On 08/25/2009 06:51 PM, Pavel Machek wrote:
>>>> I really think that the expectation that all OS's (windows, mac, even
>>>> your ipod) all teach you not to hot unplug a device with any file system.
>>>> Users have an "eject" or "safe unload" in windows, your iPod tells you
>>>> not to power off or disconnect, etc.
>>> That was before journaling filesystems...
>> Not true - that is true today with or without journals as we have
>> discussed in great detail. Including specifically ext2.
>> Basically, any file system (Linux, windows, OSX, etc) that writes into
>> the page cache will lose data when you hot unplug its storage. End of
>> story, don't do it!
> No, not ext3 on SATA disk with barriers on and proper use of
> fsync().

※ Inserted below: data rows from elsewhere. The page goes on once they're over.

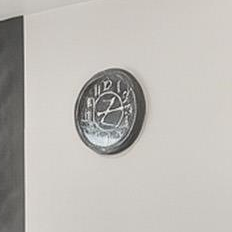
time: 1:13
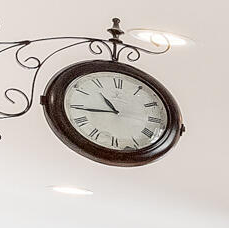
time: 10:43
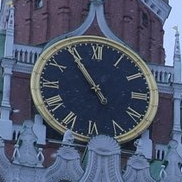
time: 10:54
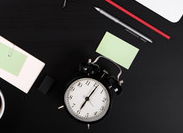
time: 7:06
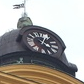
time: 4:04
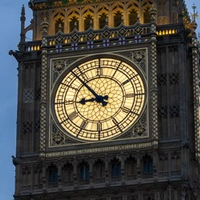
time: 8:52
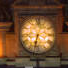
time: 6:32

I actually tested that.
> Yes, I should be able to hotunplug SATA drives and expect the data
> that was fsync-ed to be there.

You can and will lose data (even after fsync) with any type of storage at some 
rate. What you are missing here is that data loss needs to be measured in hard 
numbers - say percentage of installed boxes that have config X that lose data.

Strangely enough, this is what high end storage companies do for a living, 
configure, deploy and then measure results.

A long winded way of saying that just because you can induce data failure by 
recreating an event that happens almost never (power loss while rebuilding a 
RAID5 group specifically) does not mean that this makes RAID5 with ext3 unreliable.

What does happen all of the time is single bad sector IO's and (less often, but 
more than your scenario) complete drive failures. In both cases, MD RAID5 will 
repair that damage before a second failure (including a power failure) happens 
99.99% of the time.

I can promise you that hot unplugging and replugging a S-ATA drive will also 
lose you data if you are actively writing to it (ext2, 3, whatever).

Your micro datah loss benchmark is not a valid reflection of the wider 
experience and I fear that you will cause people to lose more data, not less, 
but moving them away from ext3 and MD RAID5.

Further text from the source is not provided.